これは、リチウムイオン電池が衝撃や温度変化に弱く、発熱や発火を起こしやすくなる特徴があるためです。
万が一預け入れ荷物に入れてしまっても、国内線なら呼び出しされて恥ずかしいくらいで済みますが、国際線ではそのまま破棄されるパターンも多いので注意しましょう。
そして、機内持ち込みの場合にも、国内線・国際線それぞれにリチウムイオン電池の容量制限があります。
国内線・国際線ともにポイントとなる境界線は、バッテリー容量が100Wh未満・100~160Whかどうかなのですが、モバイルバッテリーにはWh(電力量)の単位が記載されていないことが多いです。

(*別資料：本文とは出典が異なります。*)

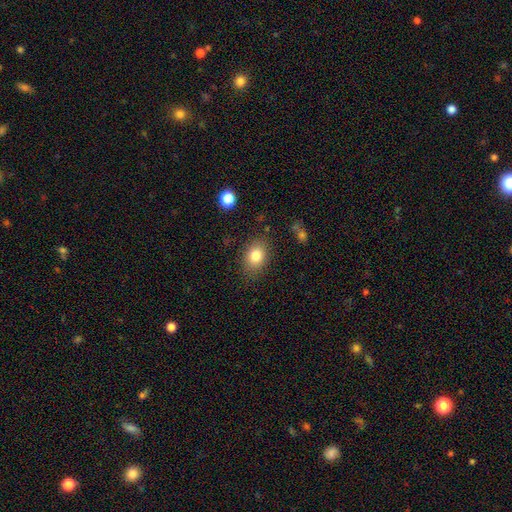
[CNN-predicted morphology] A smooth galaxy with no disk features (82%) that is in between round and cigar-shaped (69%). Merging: none (82%).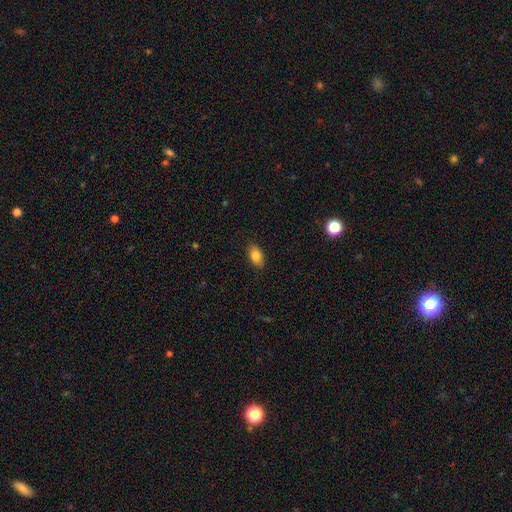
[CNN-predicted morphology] The model was most divided on "smooth or featured": smooth: 81%, featured or disk: 11%, star or artifact: 8%. More confident: how rounded — in between (89%); merging — none (86%).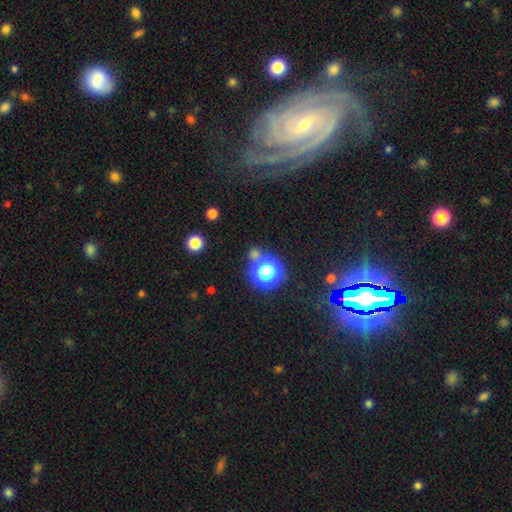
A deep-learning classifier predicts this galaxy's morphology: type=star or artifact (44%).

ややこしいのですが、モバイルバッテリーのWhは以下の計算式で確認できます。
Wh = 3.7(V) × Ah(バッテリー容量) ÷ 1000
モバイルバッテリーに記載されている表示に変換すると、以下のようになります。
- 100Wh以下:27,027mAh以下
- 100~160Wh以下:27,027~43,243mAh
容量の目安としては、100Whのモバイルバッテリーでもノートパソコンを1回満充電できるくらい大容量のものになります。
160Whというと、大手メーカーでも選択肢があまりないほどの超大容量モバイルバッテリーです。

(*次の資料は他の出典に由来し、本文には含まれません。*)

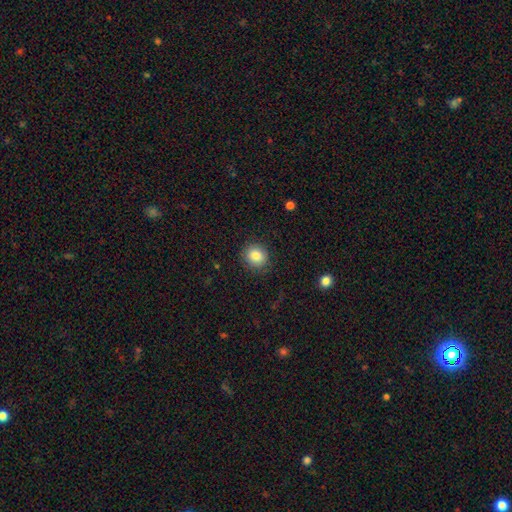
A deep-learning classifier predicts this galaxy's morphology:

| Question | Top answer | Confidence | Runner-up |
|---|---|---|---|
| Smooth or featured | smooth | 84% | star or artifact (9%) |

自分のモバイルバッテリーに記載されている容量と比較しながら、国内線・国際線の容量制限をチェックしましょう。
国内線:モバイルバッテリーの容量制限
国内線の飛行機に搭乗する際のモバイルバッテリーの容量制限は以下の通りです。
容量 | ~100Wh | 100~160Wh |
機内持ち込み | ◯ | ◯ *2個まで |
預け入れ | ✕ | ✕ |
注意事項 | 短絡防止の措置をとること | |
航空会社サイト |
国内線であれば、100Whまでのモバイルバッテリーは個数制限もなく、飛行機に機内持ち込みできます。
100~160Whのモバイルバッテリーに関しては、機内持ち込みが可能ですが、2個までの個数制限があります。
注意事項の「短絡防止の措置」とは、袋やトラベルポーチなどに入れて、電極をむき出しにしなければOKです。
国際線:モバイルバッテリーの容量制限
国際線を利用する場合、飛行機へのモバイルバッテリーの持ち込みは航空会社によって若干ルールが異なるため、あらかじめ各航空会社の案内を確認することをおすすめします。
一部ですが、日本からの発着便のある大手航空会社の規定を表にまとめてご紹介します。
航空会社 | ~100Wh | 100~160Wh *2個まで |
アメリカン航空 | ◯ *4個まで |
◯ |
ユナイテッド航空 | ◯ | ◯ |
大韓航空 | ◯ | ◯ |
中国国際航空 | ◯ | ◯ *航空会社の許可が必要 |
エールフランス航空 | ◯ | ◯ *航空会社の許可が必要 |
基本的なモバイルバッテリー容量の境界線は国内線と同じですが、航空会社によって100~160Whのモバイルバッテリーを持込む場合には事前の許可が必要な場合があります。
そのため、大容量のモバイルバッテリーを機内に持込む予定の方は、事前に利用する航空会社の公式サイトをよく確認することをおすすめします。
乾電池は国内線/海外線問わず持ち込み&預け入れOK
意外と聞かれることの多い「乾電池の飛行機への持ち込みや預け入れは大丈夫?」という質問。
ANAやJALのホームページにも記載はされているのですが、細かいページでわかりにくいので、ご紹介しました。
乾電池であれば、パナソニックのエボルタのような充電池も国内線と国際線問わず、機内持ち込み&預け入れ両方が可能です。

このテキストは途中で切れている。